Baden-Württemberg: Eberhard Wein (kew)

Verkehrte Welt in Göppingen: die CDU unterstützt bei der Oberbürgermeisterwahl im Oktober den parteilosen Amtsinhaber, obwohl der bis vor drei Jahren noch unter roter Flagge segelte. Die Sozialdemokraten wollen hingegen einen Mann mit CDU-Parteibuch auf ihr Kandidatenschild heben.

 

In der an originellen Konstellationen gewiss nicht armen Göppinger Kommunalpolitik ist eben so manches möglich. Andererseits besitzt die ungewöhnliche Kandidatenkür durchaus eine innere Logik. Zum einen hat der Regierungswechsel in Baden-Württemberg vor einem Jahr sämtliche potenziellen rot-grünen Führungskräfte vom Arbeitsmarkt gesaugt. Auch der beliebte Göppinger Sozialbürgermeister Jürgen Lämmle (SPD) wechselte nach Stuttgart. Zum anderen dürfte ein SPD-Kandidat mit CDU-Parteibuch so manchen konservativen Wähler ins Grübeln bringen.

Vor allem zeigt der Name Thomas Jakob aber eines: um den verhassten Guido Till los zu werden, ist die SPD bereit, auch schwarze Kröten zu schlucken. Sieht man von einem missglückten Ausflug nach Bad Mergentheim ab, hat der Bad Cannstatter Bezirksvorsteher seine bisherige Karriere ausschließlich seinen Verbindungen innerhalb der Stuttgarter CDU zu verdanken.
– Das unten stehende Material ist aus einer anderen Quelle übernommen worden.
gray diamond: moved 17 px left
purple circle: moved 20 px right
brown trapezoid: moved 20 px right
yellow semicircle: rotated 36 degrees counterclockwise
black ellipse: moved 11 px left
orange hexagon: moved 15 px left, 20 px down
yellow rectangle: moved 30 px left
Ob sich für die SPD dieses Wildern in fremdem Terrain am Ende auszahlt, bleibt abzuwarten. Schließlich hat nicht nur die Kränkung, die Tills Austritt in der Partei verursacht hat, zur Entfremdung geführt. Vielmehr wuchsen zwischen der SPD und ihrem einstigen Hoffnungsträger in den vergangenen acht Jahren auch immer tiefere inhaltliche Gräben. Eine andere Politik ist aber auch von dem CDU-Mann Jakob kaum zu erwarten.